Thinking about things during that pause, I happened to reflect upon the life of Andrea Culumber, a fellow engineer who died this month six years ago in a car crash. My enduring memory of my friend and colleague is that of her unquenchable zest for life. Whatever she did, she did all out... and she did it all.

I remember one of the people at the wake spoke of the weeks before her unfortunate and untimely passing. She had filled every waking moment of those weeks with activity: camping, hiking, boogie boarding, traveling, and of course contributing to her team at work. The week she died, she had been in Vegas celebrating with family. It made her passing slightly more bearable knowing that she had gotten more out of her brief years than so many others did in three or four times the time.

And it served as inspiration. In her own small way, her passing helped me appreciate life more, and got me to overcome hesitation and doubt... carpe diem. Or Carpe Noctum, as the case may be. These last few weeks, I've been so engaged with life that it's been hard keeping up with things like sleep and rest.
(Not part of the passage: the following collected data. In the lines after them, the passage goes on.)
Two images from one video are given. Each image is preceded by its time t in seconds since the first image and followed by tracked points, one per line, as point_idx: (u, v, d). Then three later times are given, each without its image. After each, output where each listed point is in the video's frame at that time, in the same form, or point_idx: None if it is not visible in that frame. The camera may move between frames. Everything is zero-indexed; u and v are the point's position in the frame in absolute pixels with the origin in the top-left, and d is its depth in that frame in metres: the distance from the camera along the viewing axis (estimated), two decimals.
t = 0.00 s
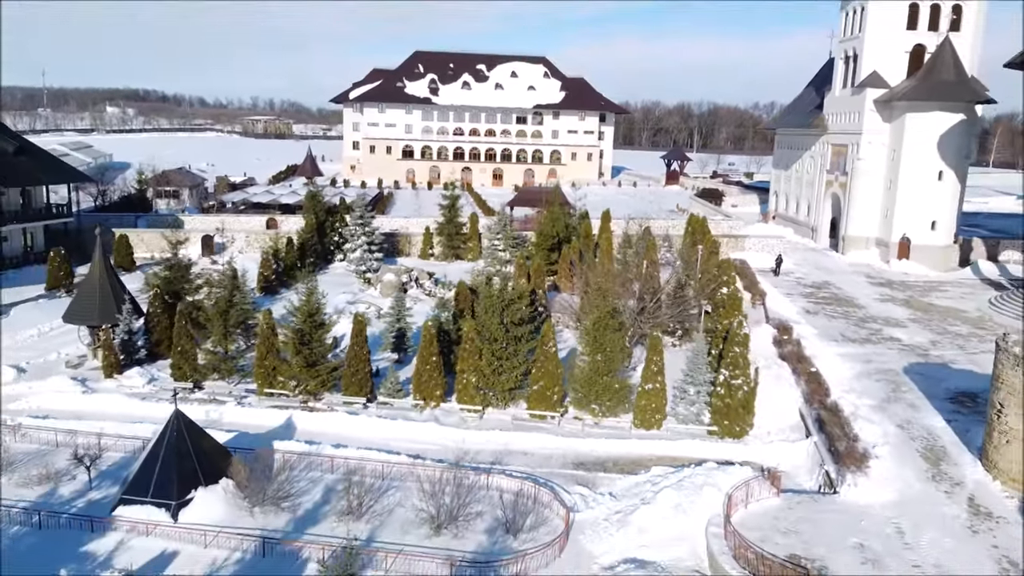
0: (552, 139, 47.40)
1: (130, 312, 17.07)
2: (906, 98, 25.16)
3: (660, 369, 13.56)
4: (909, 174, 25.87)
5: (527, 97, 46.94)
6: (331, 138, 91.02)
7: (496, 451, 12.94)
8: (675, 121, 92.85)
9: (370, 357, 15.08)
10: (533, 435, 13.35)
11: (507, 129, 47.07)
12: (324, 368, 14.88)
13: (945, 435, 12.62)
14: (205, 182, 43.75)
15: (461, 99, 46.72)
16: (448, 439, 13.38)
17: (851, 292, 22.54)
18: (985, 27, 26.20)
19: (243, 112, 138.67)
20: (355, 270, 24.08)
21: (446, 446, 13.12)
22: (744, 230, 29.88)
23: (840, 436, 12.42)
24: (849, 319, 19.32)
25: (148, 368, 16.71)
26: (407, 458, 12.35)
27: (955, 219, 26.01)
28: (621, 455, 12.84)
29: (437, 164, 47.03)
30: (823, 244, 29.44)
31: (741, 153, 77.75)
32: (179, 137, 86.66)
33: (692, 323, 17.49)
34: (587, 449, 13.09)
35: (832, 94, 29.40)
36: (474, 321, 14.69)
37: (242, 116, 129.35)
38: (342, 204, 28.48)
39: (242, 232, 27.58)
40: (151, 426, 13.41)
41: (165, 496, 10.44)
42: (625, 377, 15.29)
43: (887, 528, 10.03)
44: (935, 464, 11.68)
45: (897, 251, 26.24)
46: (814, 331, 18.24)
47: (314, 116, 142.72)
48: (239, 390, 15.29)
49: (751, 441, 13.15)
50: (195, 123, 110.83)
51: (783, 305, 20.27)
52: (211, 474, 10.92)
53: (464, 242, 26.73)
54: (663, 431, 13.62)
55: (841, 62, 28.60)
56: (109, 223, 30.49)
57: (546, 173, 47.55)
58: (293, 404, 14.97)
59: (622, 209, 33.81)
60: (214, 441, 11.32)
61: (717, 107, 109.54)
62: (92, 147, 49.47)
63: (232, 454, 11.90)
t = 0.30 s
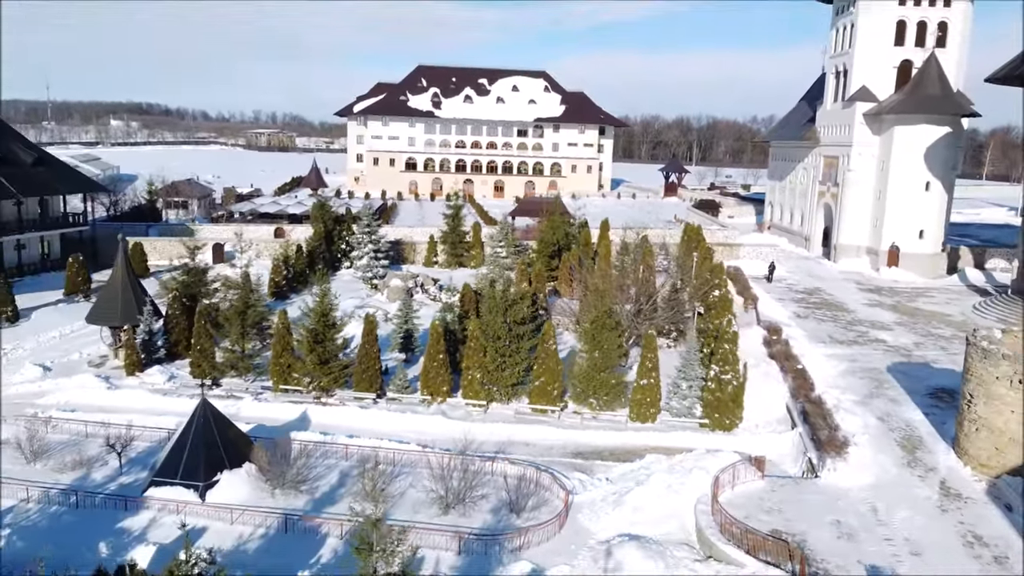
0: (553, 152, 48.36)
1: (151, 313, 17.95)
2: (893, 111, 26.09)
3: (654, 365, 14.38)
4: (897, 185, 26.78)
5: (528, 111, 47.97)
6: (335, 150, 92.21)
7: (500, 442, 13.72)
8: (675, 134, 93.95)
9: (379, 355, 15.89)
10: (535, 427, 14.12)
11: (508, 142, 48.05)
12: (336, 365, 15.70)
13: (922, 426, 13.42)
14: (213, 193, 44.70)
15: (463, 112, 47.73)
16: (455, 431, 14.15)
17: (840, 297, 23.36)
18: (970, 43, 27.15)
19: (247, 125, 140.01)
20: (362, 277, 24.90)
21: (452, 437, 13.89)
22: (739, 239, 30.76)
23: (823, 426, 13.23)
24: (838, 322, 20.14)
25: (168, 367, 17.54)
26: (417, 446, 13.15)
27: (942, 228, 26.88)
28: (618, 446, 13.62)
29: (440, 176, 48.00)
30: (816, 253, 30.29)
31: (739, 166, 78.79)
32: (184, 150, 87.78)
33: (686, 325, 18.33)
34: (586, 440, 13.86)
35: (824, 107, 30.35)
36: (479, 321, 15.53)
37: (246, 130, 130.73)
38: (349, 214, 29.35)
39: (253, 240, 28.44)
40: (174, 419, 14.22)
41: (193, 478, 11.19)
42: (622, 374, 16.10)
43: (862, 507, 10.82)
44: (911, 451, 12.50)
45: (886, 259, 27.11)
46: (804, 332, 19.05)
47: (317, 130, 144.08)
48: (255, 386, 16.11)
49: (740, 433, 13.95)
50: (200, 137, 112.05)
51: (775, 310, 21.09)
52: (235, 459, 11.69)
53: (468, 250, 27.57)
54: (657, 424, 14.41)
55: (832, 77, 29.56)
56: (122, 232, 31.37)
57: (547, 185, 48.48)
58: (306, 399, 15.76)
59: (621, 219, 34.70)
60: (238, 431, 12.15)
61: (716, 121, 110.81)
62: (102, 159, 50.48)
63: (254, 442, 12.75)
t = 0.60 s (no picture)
0: (553, 157, 49.25)
1: (169, 310, 18.77)
2: (884, 117, 26.93)
3: (649, 357, 15.18)
4: (887, 188, 27.64)
5: (529, 117, 48.87)
6: (338, 156, 93.30)
7: (503, 428, 14.51)
8: (674, 141, 94.89)
9: (388, 349, 16.67)
10: (537, 416, 14.90)
11: (509, 148, 48.93)
12: (348, 358, 16.51)
13: (902, 413, 14.22)
14: (220, 197, 45.55)
15: (465, 118, 48.61)
16: (461, 418, 14.92)
17: (831, 297, 24.15)
18: (958, 51, 28.00)
19: (250, 132, 141.01)
20: (369, 277, 25.68)
21: (459, 423, 14.66)
22: (734, 242, 31.57)
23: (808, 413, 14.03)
24: (827, 320, 20.94)
25: (186, 360, 18.35)
26: (426, 432, 13.96)
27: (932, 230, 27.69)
28: (615, 432, 14.41)
29: (442, 181, 48.88)
30: (810, 255, 31.09)
31: (738, 172, 79.67)
32: (188, 155, 88.63)
33: (681, 321, 19.14)
34: (585, 428, 14.65)
35: (817, 113, 31.20)
36: (483, 315, 16.34)
37: (250, 136, 131.89)
38: (355, 217, 30.18)
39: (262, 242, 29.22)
40: (195, 407, 15.02)
41: (218, 458, 11.85)
42: (620, 367, 16.89)
43: (841, 485, 11.63)
44: (891, 436, 13.30)
45: (877, 260, 27.93)
46: (795, 329, 19.86)
47: (320, 136, 145.23)
48: (270, 378, 16.90)
49: (730, 421, 14.74)
50: (203, 142, 112.97)
51: (767, 308, 21.89)
52: (256, 441, 12.30)
53: (471, 252, 28.37)
54: (652, 413, 15.20)
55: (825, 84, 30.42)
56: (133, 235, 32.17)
57: (547, 190, 49.35)
58: (319, 390, 16.54)
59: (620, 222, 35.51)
60: (257, 417, 12.87)
61: (715, 127, 111.78)
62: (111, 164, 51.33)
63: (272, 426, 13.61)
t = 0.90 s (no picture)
0: (554, 157, 50.05)
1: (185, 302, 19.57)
2: (875, 118, 27.73)
3: (645, 345, 15.96)
4: (879, 187, 28.44)
5: (530, 117, 49.67)
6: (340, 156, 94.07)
7: (507, 412, 15.30)
8: (674, 141, 95.63)
9: (396, 338, 17.47)
10: (539, 400, 15.70)
11: (510, 147, 49.74)
12: (358, 347, 17.32)
13: (884, 398, 15.03)
14: (226, 196, 46.34)
15: (468, 119, 49.41)
16: (467, 402, 15.71)
17: (823, 292, 24.92)
18: (947, 54, 28.80)
19: (252, 132, 141.81)
20: (374, 273, 26.45)
21: (465, 406, 15.46)
22: (730, 239, 32.35)
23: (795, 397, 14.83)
24: (818, 312, 21.73)
25: (202, 350, 19.14)
26: (434, 414, 14.77)
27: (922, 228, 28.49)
28: (613, 416, 15.20)
29: (444, 181, 49.69)
30: (804, 252, 31.87)
31: (737, 172, 80.44)
32: (191, 155, 89.35)
33: (677, 313, 19.92)
34: (584, 412, 15.43)
35: (811, 114, 31.99)
36: (487, 305, 17.18)
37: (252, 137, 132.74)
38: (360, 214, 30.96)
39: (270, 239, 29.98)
40: (214, 392, 15.80)
41: (240, 437, 12.80)
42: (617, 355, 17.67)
43: (824, 461, 12.43)
44: (873, 418, 14.10)
45: (869, 257, 28.73)
46: (786, 321, 20.64)
47: (321, 136, 146.08)
48: (283, 366, 17.71)
49: (722, 405, 15.53)
50: (205, 142, 113.74)
51: (760, 301, 22.68)
52: (276, 421, 13.30)
53: (473, 248, 29.15)
54: (648, 398, 15.99)
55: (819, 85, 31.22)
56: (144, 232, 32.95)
57: (548, 190, 50.16)
58: (330, 377, 17.33)
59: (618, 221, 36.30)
60: (274, 398, 13.79)
61: (715, 128, 112.60)
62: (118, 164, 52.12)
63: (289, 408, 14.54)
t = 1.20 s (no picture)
0: (554, 156, 50.83)
1: (200, 295, 20.34)
2: (867, 117, 28.49)
3: (642, 335, 16.74)
4: (871, 185, 29.22)
5: (530, 117, 50.45)
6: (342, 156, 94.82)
7: (510, 397, 16.08)
8: (674, 141, 96.34)
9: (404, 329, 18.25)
10: (540, 387, 16.48)
11: (512, 147, 50.52)
12: (367, 336, 18.11)
13: (869, 383, 15.81)
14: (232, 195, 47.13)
15: (469, 119, 50.20)
16: (472, 387, 16.50)
17: (816, 287, 25.68)
18: (938, 55, 29.58)
19: (254, 132, 142.56)
20: (380, 268, 27.18)
21: (470, 391, 16.25)
22: (727, 236, 33.13)
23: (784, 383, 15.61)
24: (810, 306, 22.50)
25: (217, 341, 19.92)
26: (441, 397, 15.57)
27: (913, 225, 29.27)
28: (610, 401, 15.98)
29: (446, 180, 50.48)
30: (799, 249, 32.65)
31: (736, 172, 81.14)
32: (194, 155, 90.13)
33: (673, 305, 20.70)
34: (584, 397, 16.21)
35: (806, 114, 32.76)
36: (491, 297, 18.02)
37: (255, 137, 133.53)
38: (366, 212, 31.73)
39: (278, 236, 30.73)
40: (231, 379, 16.58)
41: (259, 418, 13.58)
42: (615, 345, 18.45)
43: (809, 440, 13.20)
44: (858, 402, 14.88)
45: (861, 253, 29.51)
46: (779, 313, 21.41)
47: (323, 136, 146.65)
48: (296, 355, 18.50)
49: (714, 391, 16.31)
50: (208, 142, 114.56)
51: (754, 295, 23.45)
52: (292, 403, 14.06)
53: (476, 245, 29.90)
54: (644, 384, 16.77)
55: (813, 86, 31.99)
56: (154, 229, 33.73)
57: (549, 189, 50.93)
58: (341, 365, 18.10)
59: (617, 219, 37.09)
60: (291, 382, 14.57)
61: (715, 128, 113.32)
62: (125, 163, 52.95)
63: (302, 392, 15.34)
I've gotten back into volleyball after a long respite, started golfing again (as badly as I stunk three years ago when I gave that nonsense up). I have been hiking every week at least once, been playing poque with friends every week, go to at least one new restaurant every week with friends, and have been brushing up on my vignt-et-un. I've been reading voraciously on various topics, from classical music conductors to gambling. I've been trying to find the time to start writing a new story, which has been brewing in my head for a while... just need to schedule in some time every day between everything else... in any case, you get the idea. I've been busy, and it feels great. It's been wonderful, but this morning made me pause a bit and remember how sudden, indeed random life can be. It was a lesson hard learned, but I still remember it. I only need to think of one person to bring it all back.

Thanks, Andrea. You still live in the hearts of all those you touched.